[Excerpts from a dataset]
##########
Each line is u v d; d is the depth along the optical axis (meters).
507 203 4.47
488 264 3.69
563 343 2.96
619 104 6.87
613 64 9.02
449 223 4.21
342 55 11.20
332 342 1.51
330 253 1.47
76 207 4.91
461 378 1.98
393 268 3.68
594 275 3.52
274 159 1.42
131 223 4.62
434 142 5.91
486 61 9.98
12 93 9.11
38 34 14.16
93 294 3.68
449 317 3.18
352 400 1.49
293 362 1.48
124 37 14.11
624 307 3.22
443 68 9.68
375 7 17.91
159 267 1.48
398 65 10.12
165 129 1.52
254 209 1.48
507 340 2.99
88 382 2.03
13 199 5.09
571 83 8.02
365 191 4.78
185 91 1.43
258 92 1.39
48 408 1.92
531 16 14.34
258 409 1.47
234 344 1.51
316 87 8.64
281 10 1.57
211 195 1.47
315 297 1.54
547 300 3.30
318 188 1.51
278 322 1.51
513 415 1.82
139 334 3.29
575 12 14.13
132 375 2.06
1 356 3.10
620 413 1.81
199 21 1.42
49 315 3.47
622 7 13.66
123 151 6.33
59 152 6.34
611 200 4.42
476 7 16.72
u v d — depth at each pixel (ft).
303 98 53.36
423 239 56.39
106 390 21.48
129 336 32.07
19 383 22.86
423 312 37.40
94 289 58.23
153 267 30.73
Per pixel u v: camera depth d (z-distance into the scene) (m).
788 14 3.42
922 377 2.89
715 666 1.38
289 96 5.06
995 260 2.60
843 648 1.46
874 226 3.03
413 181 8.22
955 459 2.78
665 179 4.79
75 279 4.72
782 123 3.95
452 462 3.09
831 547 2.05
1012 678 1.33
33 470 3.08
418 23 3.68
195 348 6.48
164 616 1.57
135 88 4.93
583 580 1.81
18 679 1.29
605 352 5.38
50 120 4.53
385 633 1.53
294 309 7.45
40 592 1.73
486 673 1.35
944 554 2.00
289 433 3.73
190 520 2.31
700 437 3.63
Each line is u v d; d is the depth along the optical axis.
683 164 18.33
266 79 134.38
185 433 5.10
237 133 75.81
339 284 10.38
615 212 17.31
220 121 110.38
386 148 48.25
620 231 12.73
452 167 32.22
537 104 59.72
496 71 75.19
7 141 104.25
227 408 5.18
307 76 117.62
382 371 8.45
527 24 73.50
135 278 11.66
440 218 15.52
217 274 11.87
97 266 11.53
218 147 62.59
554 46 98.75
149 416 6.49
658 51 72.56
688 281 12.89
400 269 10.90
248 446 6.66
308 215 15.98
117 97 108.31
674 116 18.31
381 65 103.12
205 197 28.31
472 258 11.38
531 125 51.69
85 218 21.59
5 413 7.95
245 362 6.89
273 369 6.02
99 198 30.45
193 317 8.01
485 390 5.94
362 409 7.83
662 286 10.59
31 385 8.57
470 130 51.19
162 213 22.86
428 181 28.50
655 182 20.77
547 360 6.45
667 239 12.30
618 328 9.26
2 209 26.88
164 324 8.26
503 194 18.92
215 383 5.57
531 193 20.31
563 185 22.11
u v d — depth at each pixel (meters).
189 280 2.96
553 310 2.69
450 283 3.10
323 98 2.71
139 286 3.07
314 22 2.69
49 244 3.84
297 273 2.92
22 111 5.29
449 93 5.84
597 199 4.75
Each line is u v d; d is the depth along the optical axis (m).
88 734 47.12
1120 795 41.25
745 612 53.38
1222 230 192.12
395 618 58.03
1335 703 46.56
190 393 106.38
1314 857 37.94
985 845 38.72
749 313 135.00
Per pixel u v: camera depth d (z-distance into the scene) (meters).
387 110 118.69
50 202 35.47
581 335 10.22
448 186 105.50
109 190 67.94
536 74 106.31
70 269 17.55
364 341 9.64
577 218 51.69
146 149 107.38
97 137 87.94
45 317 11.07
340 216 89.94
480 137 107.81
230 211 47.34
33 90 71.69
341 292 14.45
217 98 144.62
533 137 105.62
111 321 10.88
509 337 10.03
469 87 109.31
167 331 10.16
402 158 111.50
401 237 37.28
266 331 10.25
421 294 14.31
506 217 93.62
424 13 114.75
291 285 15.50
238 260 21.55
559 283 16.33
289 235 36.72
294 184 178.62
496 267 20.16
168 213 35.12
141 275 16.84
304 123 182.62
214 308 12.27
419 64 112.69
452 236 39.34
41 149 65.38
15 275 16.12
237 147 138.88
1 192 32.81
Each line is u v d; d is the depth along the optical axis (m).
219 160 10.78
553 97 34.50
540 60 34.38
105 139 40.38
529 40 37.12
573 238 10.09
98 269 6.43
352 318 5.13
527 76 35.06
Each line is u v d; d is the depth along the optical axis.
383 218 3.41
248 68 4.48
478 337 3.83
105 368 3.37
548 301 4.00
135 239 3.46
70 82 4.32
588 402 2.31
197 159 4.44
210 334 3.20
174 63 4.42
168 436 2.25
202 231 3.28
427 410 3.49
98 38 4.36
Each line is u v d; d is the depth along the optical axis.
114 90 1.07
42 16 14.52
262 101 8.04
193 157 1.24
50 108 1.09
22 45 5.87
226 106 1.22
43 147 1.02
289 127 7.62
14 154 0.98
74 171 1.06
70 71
##########
▸ **Task statement**
Set down an exact copy of the entries above.

▸ **Solved exercise**
Each line is u v d; d is the depth along the optical axis (meters).
507 203 4.47
488 264 3.69
563 343 2.96
619 104 6.87
613 64 9.02
449 223 4.21
342 55 11.20
332 342 1.51
330 253 1.47
76 207 4.91
461 378 1.98
393 268 3.68
594 275 3.52
274 159 1.42
131 223 4.62
434 142 5.91
486 61 9.98
12 93 9.11
38 34 14.16
93 294 3.68
449 317 3.18
352 400 1.49
293 362 1.48
124 37 14.11
624 307 3.22
443 68 9.68
375 7 17.91
159 267 1.48
398 65 10.12
165 129 1.52
254 209 1.48
507 340 2.99
88 382 2.03
13 199 5.09
571 83 8.02
365 191 4.78
185 91 1.43
258 92 1.39
48 408 1.92
531 16 14.34
258 409 1.47
234 344 1.51
316 87 8.64
281 10 1.57
211 195 1.47
315 297 1.54
547 300 3.30
318 188 1.51
278 322 1.51
513 415 1.82
139 334 3.29
575 12 14.13
132 375 2.06
1 356 3.10
620 413 1.81
199 21 1.42
49 315 3.47
622 7 13.66
123 151 6.33
59 152 6.34
611 200 4.42
476 7 16.72
u v d — depth at each pixel (ft).
303 98 53.36
423 239 56.39
106 390 21.48
129 336 32.07
19 383 22.86
423 312 37.40
94 289 58.23
153 267 30.73
Per pixel u v: camera depth d (z-distance into the scene) (m).
788 14 3.42
922 377 2.89
715 666 1.38
289 96 5.06
995 260 2.60
843 648 1.46
874 226 3.03
413 181 8.22
955 459 2.78
665 179 4.79
75 279 4.72
782 123 3.95
452 462 3.09
831 547 2.05
1012 678 1.33
33 470 3.08
418 23 3.68
195 348 6.48
164 616 1.57
135 88 4.93
583 580 1.81
18 679 1.29
605 352 5.38
50 120 4.53
385 633 1.53
294 309 7.45
40 592 1.73
486 673 1.35
944 554 2.00
289 433 3.73
190 520 2.31
700 437 3.63
Each line is u v d; d is the depth along the optical axis.
683 164 18.33
266 79 134.38
185 433 5.10
237 133 75.81
339 284 10.38
615 212 17.31
220 121 110.38
386 148 48.25
620 231 12.73
452 167 32.22
537 104 59.72
496 71 75.19
7 141 104.25
227 408 5.18
307 76 117.62
382 371 8.45
527 24 73.50
135 278 11.66
440 218 15.52
217 274 11.87
97 266 11.53
218 147 62.59
554 46 98.75
149 416 6.49
658 51 72.56
688 281 12.89
400 269 10.90
248 446 6.66
308 215 15.98
117 97 108.31
674 116 18.31
381 65 103.12
205 197 28.31
472 258 11.38
531 125 51.69
85 218 21.59
5 413 7.95
245 362 6.89
273 369 6.02
99 198 30.45
193 317 8.01
485 390 5.94
362 409 7.83
662 286 10.59
31 385 8.57
470 130 51.19
162 213 22.86
428 181 28.50
655 182 20.77
547 360 6.45
667 239 12.30
618 328 9.26
2 209 26.88
164 324 8.26
503 194 18.92
215 383 5.57
531 193 20.31
563 185 22.11
u v d — depth at each pixel (meters).
189 280 2.96
553 310 2.69
450 283 3.10
323 98 2.71
139 286 3.07
314 22 2.69
49 244 3.84
297 273 2.92
22 111 5.29
449 93 5.84
597 199 4.75
Each line is u v d; d is the depth along the optical axis (m).
88 734 47.12
1120 795 41.25
745 612 53.38
1222 230 192.12
395 618 58.03
1335 703 46.56
190 393 106.38
1314 857 37.94
985 845 38.72
749 313 135.00
Per pixel u v: camera depth d (z-distance into the scene) (meters).
387 110 118.69
50 202 35.47
581 335 10.22
448 186 105.50
109 190 67.94
536 74 106.31
70 269 17.55
364 341 9.64
577 218 51.69
146 149 107.38
97 137 87.94
45 317 11.07
340 216 89.94
480 137 107.81
230 211 47.34
33 90 71.69
341 292 14.45
217 98 144.62
533 137 105.62
111 321 10.88
509 337 10.03
469 87 109.31
167 331 10.16
402 158 111.50
401 237 37.28
266 331 10.25
421 294 14.31
506 217 93.62
424 13 114.75
291 285 15.50
238 260 21.55
559 283 16.33
289 235 36.72
294 184 178.62
496 267 20.16
168 213 35.12
141 275 16.84
304 123 182.62
214 308 12.27
419 64 112.69
452 236 39.34
41 149 65.38
15 275 16.12
237 147 138.88
1 192 32.81
Each line is u v d; d is the depth along the optical axis (m).
219 160 10.78
553 97 34.50
540 60 34.38
105 139 40.38
529 40 37.12
573 238 10.09
98 269 6.43
352 318 5.13
527 76 35.06
Each line is u v d; d is the depth along the optical axis.
383 218 3.41
248 68 4.48
478 337 3.83
105 368 3.37
548 301 4.00
135 239 3.46
70 82 4.32
588 402 2.31
197 159 4.44
210 334 3.20
174 63 4.42
168 436 2.25
202 231 3.28
427 410 3.49
98 38 4.36
Each line is u v d; d is the depth along the optical axis.
114 90 1.07
42 16 14.52
262 101 8.04
193 157 1.24
50 108 1.09
22 45 5.87
226 106 1.22
43 147 1.02
289 127 7.62
14 154 0.98
74 171 1.06
70 71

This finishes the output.